■ Given text:
◆ ◆ ◆ ◆

I’m always fascinated to see what people have on the walls of their home. Things end up there for so many reasons: because you like it, sure, but also because you want to impress someone, because you want to show someone you care about them, because it was the right size, because it covers up the hole you made when you were trying to figure out where that smell was coming from, because it already had a frame, because it was on sale, and so on.
Anyone want to see what we have on our walls these days? Or maybe you’d rather talk about politics, hmmmmmmmm?
So, here’s what we have on our walls these days.
In the kitchen, a lovely Matthew Alderman print, plus a little Audubon guide to clouds next to the window
These photos are in alphabetical order according to file name, rather than in an order that makes any kind of sense. Since no one asked for this post anyway, I guess it doesn’t really matter.

◆ ◆ ◆ ◆

■ Prompt: Please copy out the entire post above about what hangs on the walls at home, word for word.

■ Given material:
◆ ◆ ◆ ◆

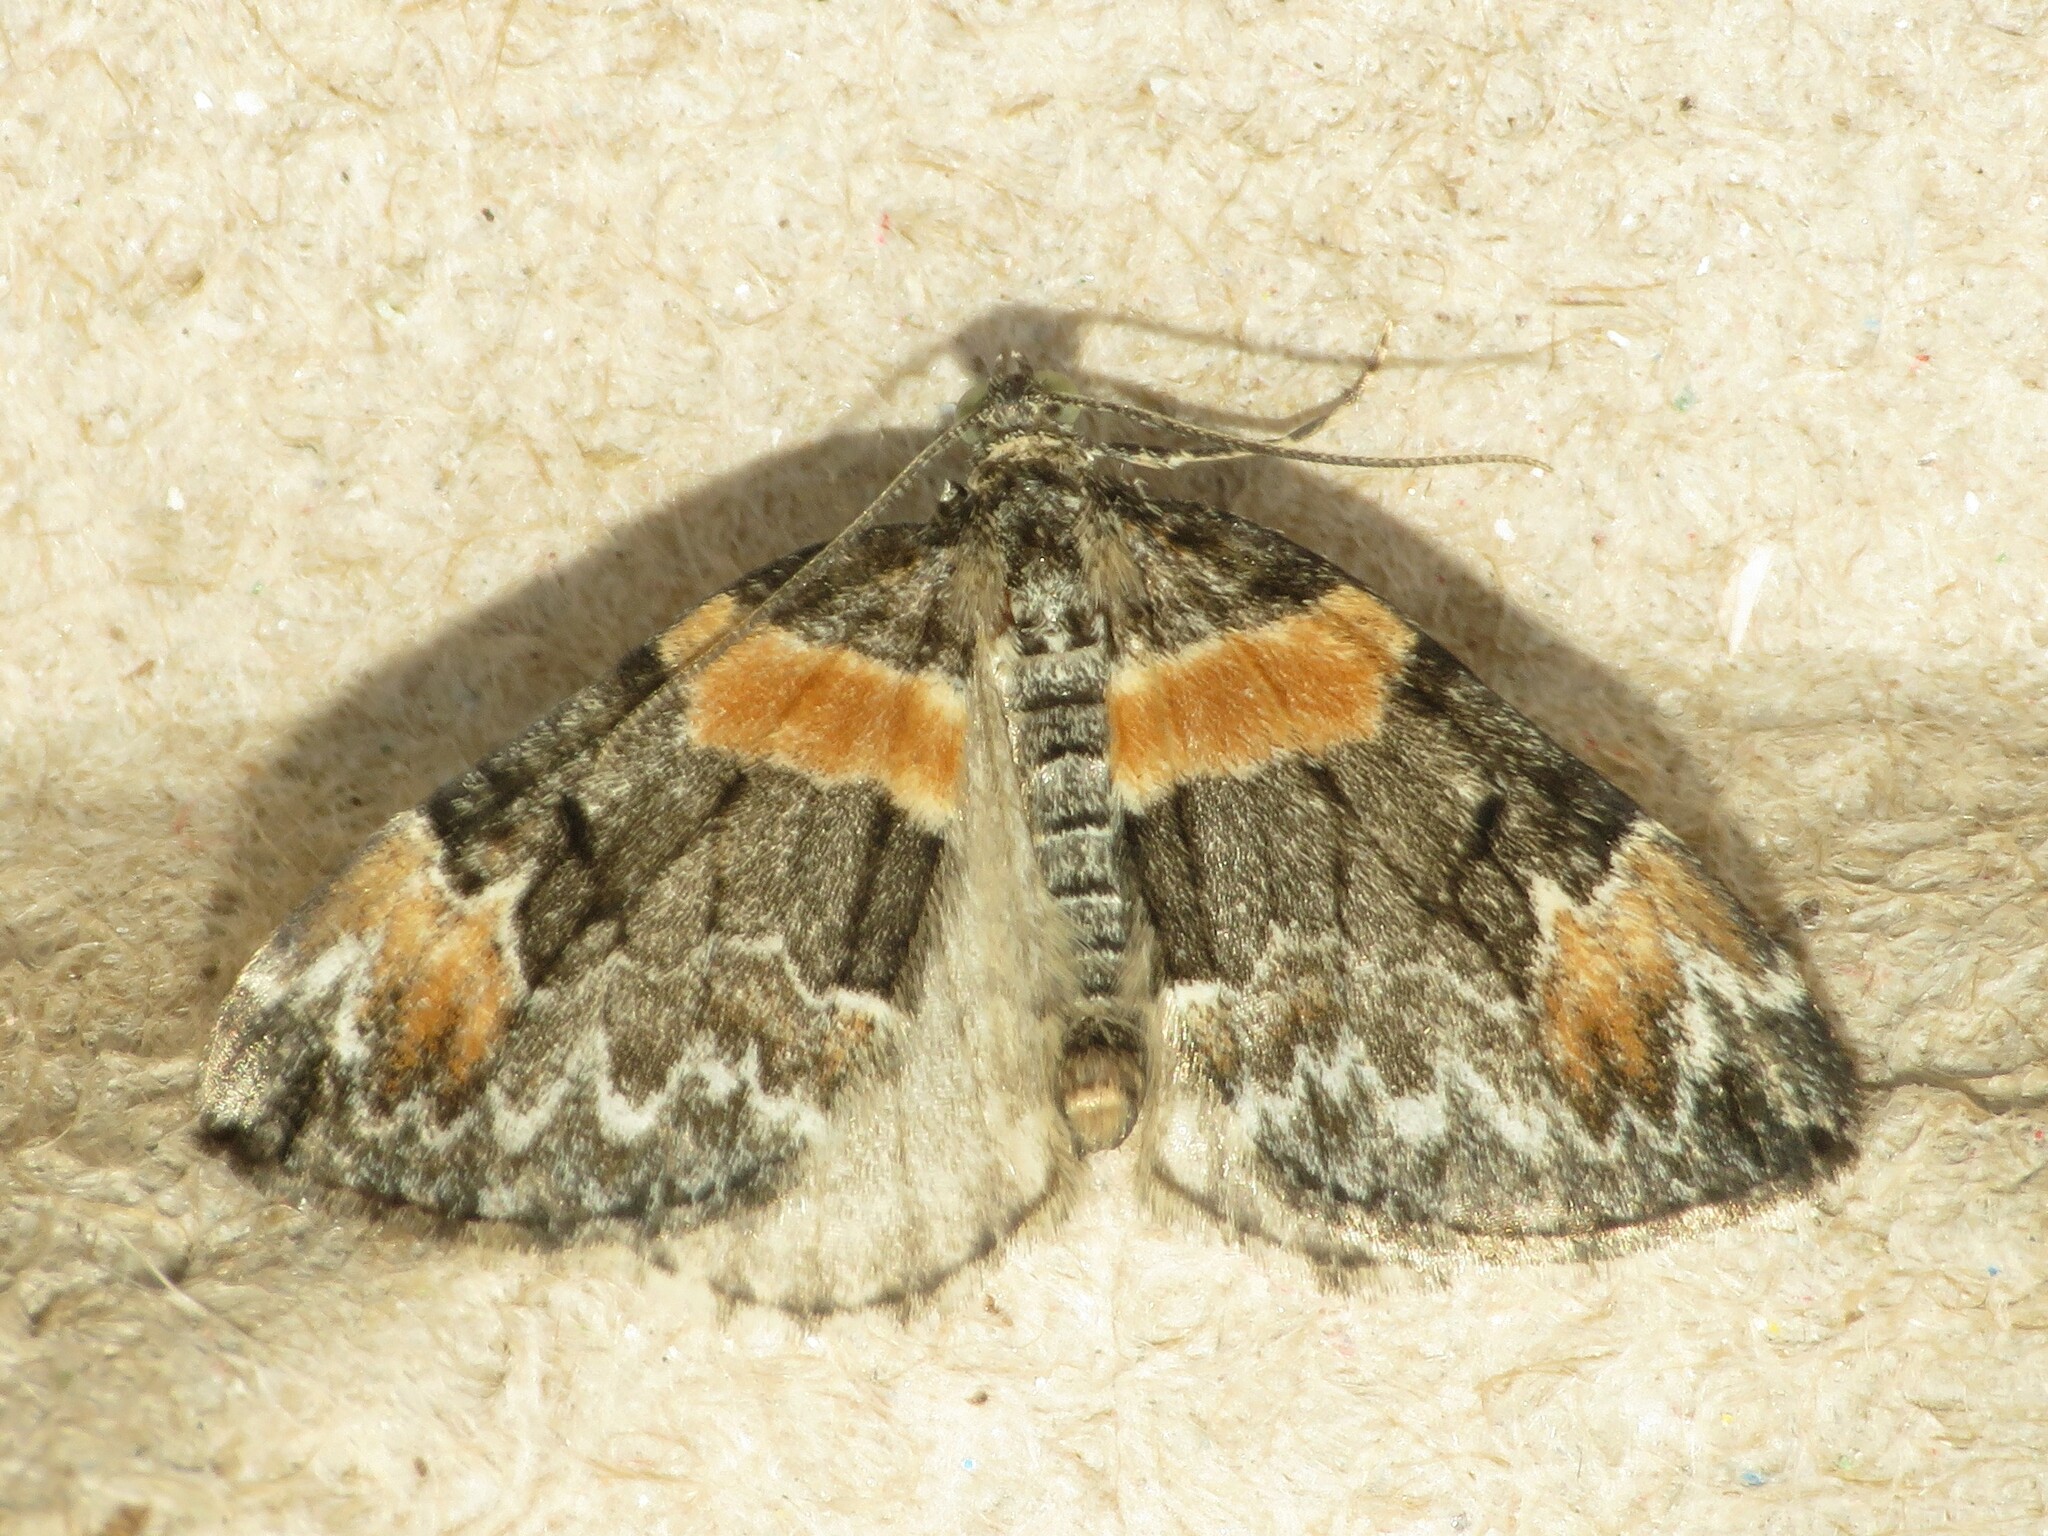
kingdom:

◆ ◆ ◆ ◆

■ Right answer:
I’m always fascinated to see what people have on the walls of their home. Things end up there for so many reasons: because you like it, sure, but also because you want to impress someone, because you want to show someone you care about them, because it was the right size, because it covers up the hole you made when you were trying to figure out where that smell was coming from, because it already had a frame, because it was on sale, and so on.
Anyone want to see what we have on our walls these days? Or maybe you’d rather talk about politics, hmmmmmmmm?
So, here’s what we have on our walls these days.
In the kitchen, a lovely Matthew Alderman print, plus a little Audubon guide to clouds next to the window
These photos are in alphabetical order according to file name, rather than in an order that makes any kind of sense. Since no one asked for this post anyway, I guess it doesn’t really matter.